> **Task prompt**:
Copy out, from the entries below, each line that holds the string "WhatsApp".

*** Opening Supplied data ***

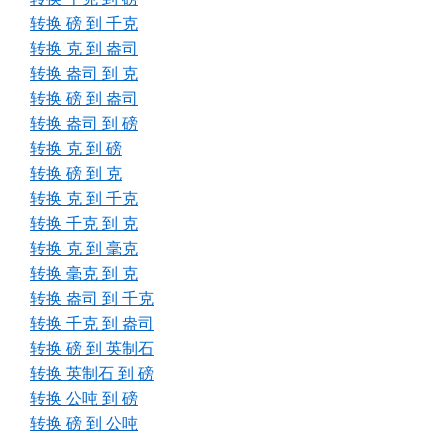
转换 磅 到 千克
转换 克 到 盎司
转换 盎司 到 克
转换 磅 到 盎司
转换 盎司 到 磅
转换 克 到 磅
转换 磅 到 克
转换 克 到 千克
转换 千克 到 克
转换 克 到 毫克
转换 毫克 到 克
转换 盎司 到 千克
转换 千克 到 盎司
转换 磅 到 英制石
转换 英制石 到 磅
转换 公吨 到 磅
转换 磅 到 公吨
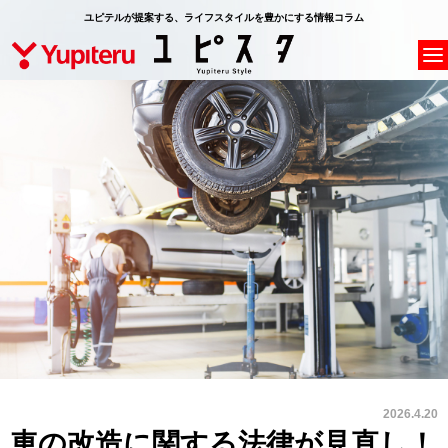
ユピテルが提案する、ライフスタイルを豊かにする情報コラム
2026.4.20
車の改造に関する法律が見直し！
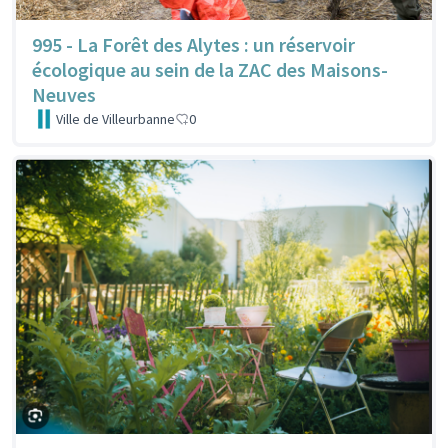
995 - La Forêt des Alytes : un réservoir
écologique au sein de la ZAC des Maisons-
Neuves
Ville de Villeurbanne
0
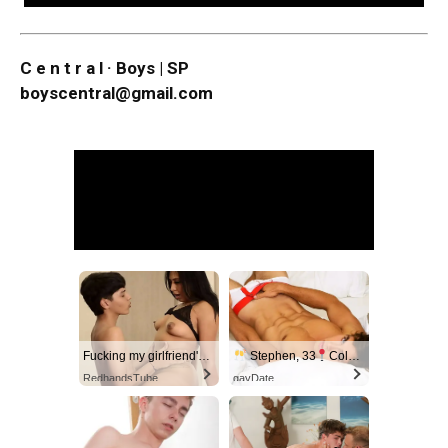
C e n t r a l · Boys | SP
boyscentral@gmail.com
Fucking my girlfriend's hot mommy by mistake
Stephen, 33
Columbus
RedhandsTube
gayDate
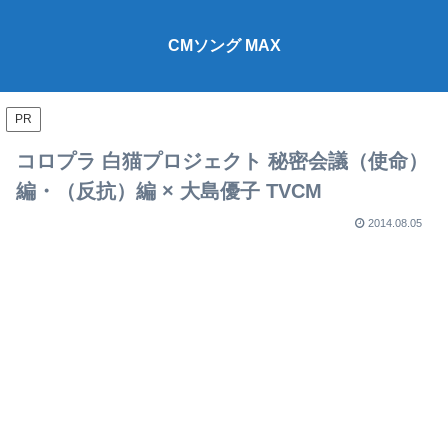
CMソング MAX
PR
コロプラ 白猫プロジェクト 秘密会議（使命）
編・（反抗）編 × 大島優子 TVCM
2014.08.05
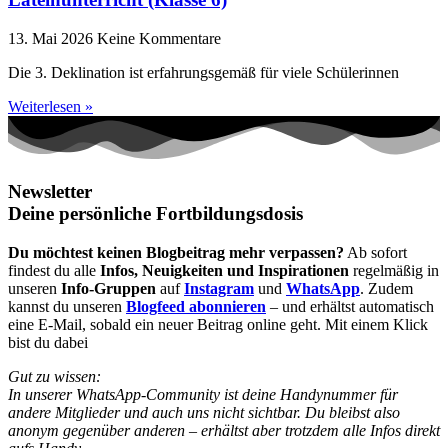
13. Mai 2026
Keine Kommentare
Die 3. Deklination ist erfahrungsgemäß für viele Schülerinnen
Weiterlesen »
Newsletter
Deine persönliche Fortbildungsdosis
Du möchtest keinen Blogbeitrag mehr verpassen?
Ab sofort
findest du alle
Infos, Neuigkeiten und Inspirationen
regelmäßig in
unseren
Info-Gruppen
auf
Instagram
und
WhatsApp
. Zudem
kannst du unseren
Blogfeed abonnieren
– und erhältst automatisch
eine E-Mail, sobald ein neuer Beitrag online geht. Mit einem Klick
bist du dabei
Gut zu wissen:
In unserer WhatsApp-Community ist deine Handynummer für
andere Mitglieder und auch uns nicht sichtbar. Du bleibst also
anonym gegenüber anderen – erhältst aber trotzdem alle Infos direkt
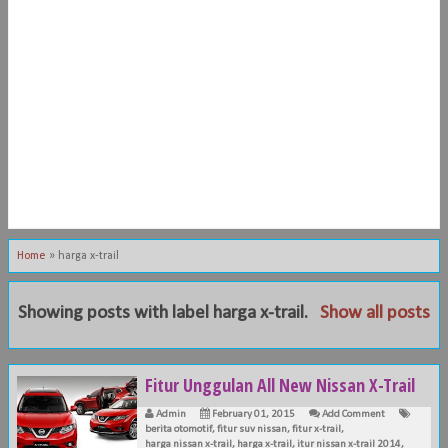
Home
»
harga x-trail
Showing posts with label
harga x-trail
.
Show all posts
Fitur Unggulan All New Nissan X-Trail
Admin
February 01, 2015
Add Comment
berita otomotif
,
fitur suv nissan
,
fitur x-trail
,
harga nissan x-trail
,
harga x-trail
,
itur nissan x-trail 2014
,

*** Closing Supplied data ***

> **Your solution**:
WhatsApp
In unserer WhatsApp-Community ist deine Handynummer für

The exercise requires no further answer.